This autumn, he sent a letter to the Minister for Education, Ingrid van Engelshoven. And when he was not satisfied with her reply he sent her a, second letter. “In my opinion, your department’s limited budget does not constitute a valid reason for the agency’s inability to help students and former students with urgent problems,” he wrote.

DUO’s problems may well become a bit of a headache for the Minister, because by now, nearly all Dutch political parties have got involved in the discussion , asking why the service provided to students is so subpar. The parties forming the current government are not happy with it, either.


“I’m sorry that students have to wait so long before being served,” the Minister wrote to the Lower House. However, apologies are all she has on offer. While she agrees that the customer service provided to students is subpar, she claims it is “quite the challenge in itself” to make sure the level of service does not actually deteriorate.

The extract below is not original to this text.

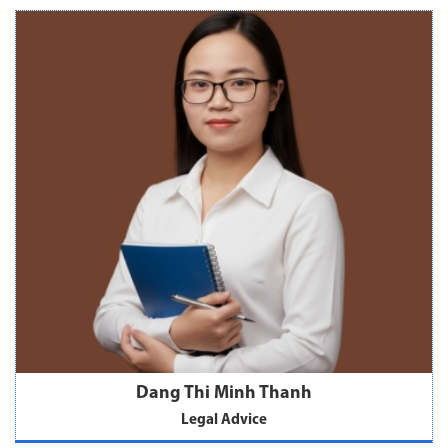
Dang Thi Minh Thanh
Legal Advice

You see, DUO is a little strapped for cash. Van Engelshoven said last month that the executive agency had suffered some setbacks, in the form of difficulties managing and maintaining its ICT. These difficulties were partially due to a switch to a new student finance management system (which, incidentally, ended up being twice as expensive as budgeted).

According to DUO spokesperson Tea Jonkman, the new system works well, “but the other systems connected to it are older and they had to be made to work with the new system. So we ran into some issues no one had predicted.”


Moreover, DUO is to some extent a victim of its own success. In the new system, students who edit their information or arrangements can see the changes straight away, but that does not stop them from making a phone call, anyway. “We get a lot of calls asking us to confirm things,” says Jonkman. “They’ll say: ‘I edited such-and-such information. Can you see those changes?’ And we’ll say, ‘Yes, we can.’ Some people just prefer calling to reading, even when the information is presented to them in a very clear and easy-to-understand way.”

She hopes there will be fewer such phone calls in the future, once students have got used to the new system. “Of course we don’t want to keep our callers in a queue. We’d rather call people ourselves, to prevent all sorts of issues. We’d like to get some additional funding for that.”

However, that is not likely to happen any time soon, as the Minister has informed the Ombudsman. The Minister wrote in her reply to the Ombudsman’s second letter that she did not want to give off the impression that she thinks it is acceptable for callers to be kept in a queue, but that she was forced to make certain choices. “What with the financial resources I was given, I had to weigh what is desirable against what is feasible.”


Van Engelshoven is currently having the severity of the problems assessed. She will know more on the subject next spring and has promised both the Lower House and the Ombudsman that she will get back to them then.